Comprehensive re‐evaluation of historical von Willebrand disease diagnosis in association with whole blood platelet aggregation and function

Diagnosis of von Willebrand disease ( VWD ) is challenging, particularly for type 1. The current diagnostic guidelines emphasize simultaneous bleeding symptoms and von Willebrand factor ( VWF ) levels of <30‐40 IU / dL . Historical diagnoses require updated evaluation. We assessed the accuracy of past VWD diagnoses in our comprehensive care center with the standardized bleeding score ( BS ) and central laboratory analysis, focusing on VWF ‐dependent platelet functions in whole blood. Methods Our study comprised 83 adults with prior VWD who were diagnosed a median of 20 years ago. We assessed BS , VWF antigen and activity (minimum of 3 measurements), FVIII , PFA ‐100 ® , and platelet aggregation via Multiplate ® . Genetic testing was targeted to types 3, 2N, 2B, and equivocal cases. Results All 13/13 (100%) type 3 and 29/32 (90%) type 2, but only 10/38 (26%) of type 1 (overall 52/83 (63%)) patients met the current criteria for VWD . All confirmed cases had abnormal BS , impaired PFA ‐100 ® , and decreased or absent ristocetin‐induced platelet aggregation ( RIPA ), except subtype 2B. VWF , FVIII , RIPA , and PFA correlated with BS including all study subjects. Ten of the 38 patients with previous type 1 had low VWF (35‐50 IU / dL ) and variable VWF ‐dependent platelet function.

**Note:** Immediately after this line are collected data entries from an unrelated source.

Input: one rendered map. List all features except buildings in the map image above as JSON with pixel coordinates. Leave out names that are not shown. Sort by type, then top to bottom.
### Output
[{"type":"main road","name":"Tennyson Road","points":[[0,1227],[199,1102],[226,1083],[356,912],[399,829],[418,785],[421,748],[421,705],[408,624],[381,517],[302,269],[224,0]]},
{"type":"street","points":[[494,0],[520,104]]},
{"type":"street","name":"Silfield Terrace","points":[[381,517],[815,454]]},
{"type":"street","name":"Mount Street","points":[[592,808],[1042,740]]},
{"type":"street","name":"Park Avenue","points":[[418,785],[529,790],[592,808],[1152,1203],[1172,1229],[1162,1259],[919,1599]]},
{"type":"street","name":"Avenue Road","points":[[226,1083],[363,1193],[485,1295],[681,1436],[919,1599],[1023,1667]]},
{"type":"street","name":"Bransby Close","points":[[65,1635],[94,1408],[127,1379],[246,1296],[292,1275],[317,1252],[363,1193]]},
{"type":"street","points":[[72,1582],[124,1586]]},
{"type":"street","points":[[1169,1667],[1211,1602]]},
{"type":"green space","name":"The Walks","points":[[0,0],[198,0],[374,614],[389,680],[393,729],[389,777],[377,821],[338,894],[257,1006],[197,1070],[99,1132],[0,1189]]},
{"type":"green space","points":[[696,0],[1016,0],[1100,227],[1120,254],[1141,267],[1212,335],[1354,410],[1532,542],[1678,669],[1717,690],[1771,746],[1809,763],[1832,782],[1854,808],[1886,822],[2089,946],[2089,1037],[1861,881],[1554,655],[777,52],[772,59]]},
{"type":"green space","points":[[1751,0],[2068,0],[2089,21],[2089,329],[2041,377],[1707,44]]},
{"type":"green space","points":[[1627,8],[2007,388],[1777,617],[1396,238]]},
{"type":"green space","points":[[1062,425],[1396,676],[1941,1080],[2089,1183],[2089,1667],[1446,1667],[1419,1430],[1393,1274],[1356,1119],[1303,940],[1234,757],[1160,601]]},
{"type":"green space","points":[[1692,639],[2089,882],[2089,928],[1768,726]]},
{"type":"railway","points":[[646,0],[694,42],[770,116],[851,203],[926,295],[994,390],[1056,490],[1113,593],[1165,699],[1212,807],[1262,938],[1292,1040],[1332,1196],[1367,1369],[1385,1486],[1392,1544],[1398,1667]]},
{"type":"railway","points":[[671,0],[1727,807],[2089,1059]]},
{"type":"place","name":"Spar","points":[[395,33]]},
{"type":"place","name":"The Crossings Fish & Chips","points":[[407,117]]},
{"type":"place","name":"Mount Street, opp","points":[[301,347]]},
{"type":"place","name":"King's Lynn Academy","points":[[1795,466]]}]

Altogether, 21/83 patients (25%) had repeatedly normal VWF : RC o (>50 IU / dL ). Conclusion von Willebrand disease is associated with impaired VWF ‐dependent whole blood platelet functions that match traditional VWF measurements. We detected normal VWF in 25% of historically diagnosed patients, mainly type 1 patients, implying that there is a need to systematically re‐evaluate historical VWD diagnoses.